Work required => Reproduce each line of text in the listing below word for word, omitting the pictures.

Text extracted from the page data
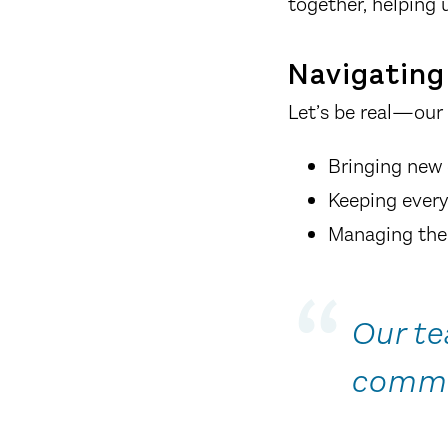
together, helping 
Navigating 
Let’s be real—our 
Bringing new 
Keeping every
Managing the 
Our te
commu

Answer space =>
together, helping 
Navigating 
Let’s be real—our 
Bringing new 
Keeping every
Managing the 
Our te
commu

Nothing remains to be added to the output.